Work required:
How many lines of the data hold the word "parked"? State the number and nothing else.

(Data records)
== Segment start ==

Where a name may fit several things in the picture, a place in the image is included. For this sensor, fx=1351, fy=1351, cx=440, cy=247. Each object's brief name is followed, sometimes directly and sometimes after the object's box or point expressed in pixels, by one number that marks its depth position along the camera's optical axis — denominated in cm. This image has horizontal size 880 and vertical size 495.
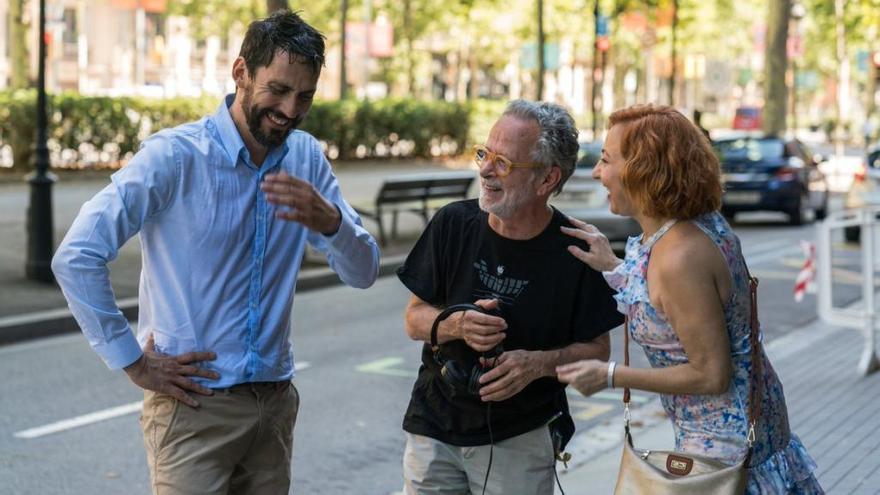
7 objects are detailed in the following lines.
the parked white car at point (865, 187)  1967
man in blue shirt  315
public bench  1711
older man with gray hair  346
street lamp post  1240
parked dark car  2234
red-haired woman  308
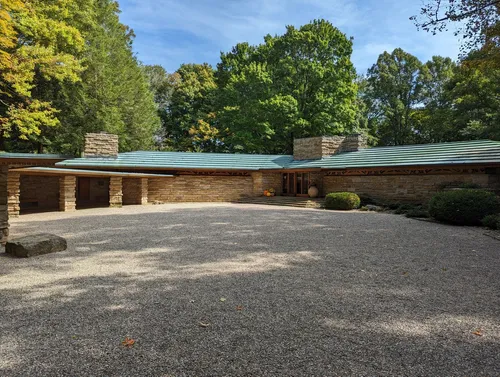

== Segment end ==

Result for this exercise:
2